> **TASK BRIEF**: Could you continue the wiki page on the WP2 snATAC-seq preprocessing workflow, starting after its last sentence?

(PAGE EXTRACT Opens)

Skip to content
Mfkessler edited this page May 23, 2022 · 35 revisions

About WP2

WP2 is using SnapATAC for several preprocessing steps of the raw snATAC-seq .fastq files like barcode filtering, bin filtering, clustering and peak calling of each cluster. It's also possible to annotate cell types of each cluster using UROPA, Panglao DB and the created peak files. Please note that the cell type annotation script is still experimental.

Workflow

This chapter will give a short overview of the workflow of our work package. In the scripts section is a detailed description of each script. The processing can be done manually. We provide a docker image that automates the processes and is described at the end of this page.

WP2_Workflow drawio (5)

Since the other work packages are based on our data the output files should be arranged in the following folder structure.

folderstructure drawio

Create .bam and .snap file

The first step of our work package workflow is the creation of a .bam and .snap file from the .fastq files. This .fastq files are the results of an ATAC sequencing. The .fastq files we used in our project can be found here. Beside these files an indexed genome.fa and a matching chrom.sizes are needed.

The fasta-to-snap.sh script will create the files based on SnapTools.

Work package 3 needs a different format of the .bam file. Using the parsebam.py script the format can be parsed.

Create a cluster assignment table and narrowPeak files with SnapATAC

The cluster assignment table and narrowPeak files are created with the preprocessing script based on SnapATAC.

(PAGE EXTRACT Closes)
(SUPPLIED ENTRIES Opens)

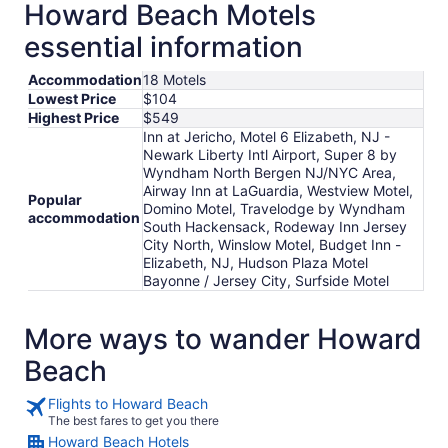
Howard Beach Motels
essential information
Accommodation
18 Motels
Lowest Price
$104
Highest Price
$549
Inn at Jericho, Motel 6 Elizabeth, NJ -
Newark Liberty Intl Airport, Super 8 by
Wyndham North Bergen NJ/NYC Area,
Airway Inn at LaGuardia, Westview Motel,
Popular
Domino Motel, Travelodge by Wyndham
accommodation
South Hackensack, Rodeway Inn Jersey
City North, Winslow Motel, Budget Inn -
Elizabeth, NJ, Hudson Plaza Motel
Bayonne / Jersey City, Surfside Motel
More ways to wander Howard
Beach
Flights to Howard Beach
The best fares to get you there
Howard Beach Hotels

(SUPPLIED ENTRIES Closes)

> **EXERCISE ANSWER**:
Scripts

SnapTools

Requirements:

  • .fastq files tissue.R1.fastq.gz and tissue.R2.fastq.gz
  • bwa installed as aligner
  • genome.fa file matching the tissue genome
  • chrom.sizes file matching the genome

To create .bam and .snap files we use a script based on SnapTools. SnapTools and all requirements need to be installed. The genome.fa file needs to be indexed as explained in the tutorial from SnapTools

.fasta-to-snap.sh \
     --fasta1="PATH" \
     --fasta2="PATH" \
     --refgenome="PATH" \
     --refname="GENOMENAME" \
     --chrom-sizes="PATH" \
     --cores=NUMCORES

The .bam format from SnapTools needs to be parsed for WP3. The Barcode will be added in the Tags section. The python script using Pysam will create the right format:

.parsebam.py "PATH/BAMFILE.bam"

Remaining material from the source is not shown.